At cohort completion, Helena Bioinformatics produces a Real-World Performance Study Report. This is the primary scientific output of the study and is structured to be peer-publishable.

• Title and Abstract: Cohort identifier, classifier version, key findings.

• Introduction: Background on Helena, classifier methodology (ACMG/AMP 2015 with ClinGen SVI specifications), study purpose.

• Methods: Cohort selection criteria, processing pipeline, classifier version, reference sources used, comparison methodology, COI disclosure.

• Results - Layer 1: Detection performance with attention to upstream pipeline failures.

• Results - Layer 2: Classification concordance against each reference source. Inter-laboratory concordance with peer laboratory benchmarked against published literature. Multi-source agreement analysis.

• Results - Layer 3: Clinical workflow metrics.

• Discussion: Methodological characterization of PARTIAL/DISCORDANT cases. Identified defects and remediation status. Limitations. Comparison to published benchmarks.

• Conclusions: Study scope and findings stated honestly. Foundational evidence framing for downstream regulatory work.

• Appendices: All Per-Case Performance Reports, classifier version manifest, reference database snapshots, COI Disclosure Registry.

7.3. Identified Defects and Change Request Tracking

All identified defects, methodology gaps, and improvement opportunities are entered into a centralized Change Request log. Log entries contain: discovery date, source case(s), description, severity, assigned Change Request identifier, status, target resolution, post-remediation re-validation requirement.

7.4. Optional Academic Peer Review

Real-World Performance Study Reports may optionally be submitted to one or more independent academic clinical geneticists for pre-publication peer review. This is not formal regulatory adjudication but standard scientific peer review practice. Reviewer feedback is documented and addressed in the final report. Reviewers acknowledged in the report. Reviewer COI disclosed in line with Section 8.

9.1. Phased Pathway

This Framework operates within Phase 1 of an explicitly phased pathway toward eventual regulatory submission. Phase progression is conditional on organizational growth and is not pursued at the expense of current activities.

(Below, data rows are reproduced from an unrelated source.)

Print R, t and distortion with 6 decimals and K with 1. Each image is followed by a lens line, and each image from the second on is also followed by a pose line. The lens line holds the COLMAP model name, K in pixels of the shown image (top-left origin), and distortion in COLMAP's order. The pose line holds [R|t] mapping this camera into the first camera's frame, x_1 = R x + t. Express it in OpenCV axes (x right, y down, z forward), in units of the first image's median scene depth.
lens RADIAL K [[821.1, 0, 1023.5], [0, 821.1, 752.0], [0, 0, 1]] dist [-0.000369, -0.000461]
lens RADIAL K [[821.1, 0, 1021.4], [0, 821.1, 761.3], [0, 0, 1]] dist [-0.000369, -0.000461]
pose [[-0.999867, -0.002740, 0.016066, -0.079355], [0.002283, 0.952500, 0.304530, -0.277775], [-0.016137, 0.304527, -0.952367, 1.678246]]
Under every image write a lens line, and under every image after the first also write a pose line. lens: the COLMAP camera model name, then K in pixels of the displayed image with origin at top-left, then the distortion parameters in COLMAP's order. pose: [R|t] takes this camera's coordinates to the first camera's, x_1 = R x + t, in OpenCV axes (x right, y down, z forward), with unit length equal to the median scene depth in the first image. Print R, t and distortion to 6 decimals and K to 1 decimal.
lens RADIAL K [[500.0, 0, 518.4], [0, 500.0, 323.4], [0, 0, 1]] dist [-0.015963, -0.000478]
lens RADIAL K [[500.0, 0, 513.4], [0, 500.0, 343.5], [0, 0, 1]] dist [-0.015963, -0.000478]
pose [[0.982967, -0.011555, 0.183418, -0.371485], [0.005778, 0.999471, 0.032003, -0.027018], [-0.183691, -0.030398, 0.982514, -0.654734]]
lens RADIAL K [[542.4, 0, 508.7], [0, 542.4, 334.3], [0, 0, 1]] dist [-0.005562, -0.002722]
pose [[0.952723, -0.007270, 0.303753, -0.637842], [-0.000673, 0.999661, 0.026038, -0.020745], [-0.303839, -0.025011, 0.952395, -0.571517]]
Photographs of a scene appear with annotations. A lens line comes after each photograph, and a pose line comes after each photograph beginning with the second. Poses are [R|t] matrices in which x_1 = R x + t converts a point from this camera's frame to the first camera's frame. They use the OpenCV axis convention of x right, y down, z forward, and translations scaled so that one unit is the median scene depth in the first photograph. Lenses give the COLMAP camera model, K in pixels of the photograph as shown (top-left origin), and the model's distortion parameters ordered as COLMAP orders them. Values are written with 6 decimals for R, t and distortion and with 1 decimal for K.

9.2. Differences in Future Phases

Activities reserved for Phase 2 and Phase 3 (and not pursued in current Phase 1) include:

• Formal external adjudication panels (multi-adjudicator, paid engagement)

• Independent operator structure (no peer laboratory affiliations)

• Pivotal Cohort composition (60/30/10 positive/negative/edge)

• Multi-site validation across independent laboratories

• Pre-submission Notified Body consultations

• Risk Management File at full ISO 14971 detail

• Quality Management System at full ISO 13485 detail

9.3. Foundational Evidence Carryforward

Real-World Performance Studies conducted under this Framework produce foundational evidence that is carried forward to future Pivotal submissions. Specifically:

• Performance characterization data is cited as preliminary evidence supporting platform readiness.

• Identified defects and remediation history demonstrate active quality management posture.

• Methodology rationale established in published literature provides scientific defense for classifier choices.

• Multi-source agreement analysis demonstrates that Helena classifications align with broader expert consensus where peer-reference disagreements occur.

This Framework outputs are therefore not consolation work for premature regulatory submission. They are appropriate-stage scientific evidence with permanent value across the regulatory pathway.